A revolução de 1974 já ia no alto quando uma das suas protagonistas entra na história. Fá-lo sem saber e sem nunca o ter imaginado quando naquele dia 25 de abril de manhã se dirigiu para o trabalho, um restaurante na rua Braancamp, junto ao Marquês de Pombal.
Celeste Martins Caeiro, a mais nova de três irmãos de mãe galega, tinha 40 anos e era empregada de mesa no Franjinhas, que celebrava o seu primeiro aniversário de funcionamento, um local inovador para o seu tempo com serviço de self-service.
A lisboeta não chegou a entrar ao serviço. O patrão falou-lhe numa revolução e mandou todos os empregados para casa. Antes disso disse que quem quisesse podia levar os molhos de flores que tinham sido comprados no mercado da Ribeira para oferecer como um miminho às clientes desse dia. Eram cravos.

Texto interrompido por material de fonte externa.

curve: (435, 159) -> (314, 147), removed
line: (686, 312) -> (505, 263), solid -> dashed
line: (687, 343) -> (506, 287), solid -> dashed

Ainda sem saber que iria registar o seu nome nos livros de história, Celeste meteu-se no metro e desceu no Rossio, caminhando até ao Chiado, onde morava num 5.º andar em frente aos Armazéns do Chiado, para ver com os seus olhos o que estava a acontecer. Chegada à rua do Carmo cruzou-se com um grupo de soldados em cima de tanque.
Curiosa, perguntou-lhes se estavam ali há muito tempo. “Desde as 3 da manhã”, respondeu um militar, que lhe pediu “um cigarrinho”. “Não tinha e tive pena, olhei para todos os lados a ver se havia alguma coisa aberta para lhes arranjar qualquer coisa para comerem mas não havia nada. Então tirei um cravo e dei-lhe, era a única coisa que tinha. Era vermelho, mas também tinha brancos. Aceitou, podia não ter aceitado. Pôs no cano da espingarda e achei bonito. Depois tirei outro e dei a outro soldado, que também pôs no cano. As pessoas julgam que fui eu que pus os cravos nas espingardas, mas não, eles estavam muito alto”, recorda Celeste, que no próximo dia 2 de maio fará 87 anos.
Ao verem alguns soldados já com as armas “enfeitadas” de cravos, as habituais vendedoras de flores do Rossio trataram de multiplicar o gesto de Celeste, dando força ao movimento que não derramou sangue na sua operação (os 4 mortos da civis da revolução foram atingidos por balas da DGS).
Apelidada de Celeste dos Cravos, com aquele gesto inocente e belo acabou por dar o nome à revolução que acabou com a ditadura em Portugal.
Mas isso não lhe trouxe fortuna ou sequer convites para estar presente em comemorações oficiais do 25 de Abril. A sua vida acabaria por ser marcada pela tragédia do incêndio do Chiado, em agosto de 1988. O seu quarto alugado ao pé dos Armazéns do Chiado foi engolido pelas chamas que paralisaram a capital do país. Teve pouco tempo para salvar os seus pertences. Celeste confessa mesmo que “perdeu tudo”, mas o que lamenta mais “são as fotografias” de toda uma vida.
Com uma reforma miserável que não chega aos 400 euros, Celeste vive numa rua paralela à avenida da Liberdade, a maior conquista da revolução à qual deu o nome.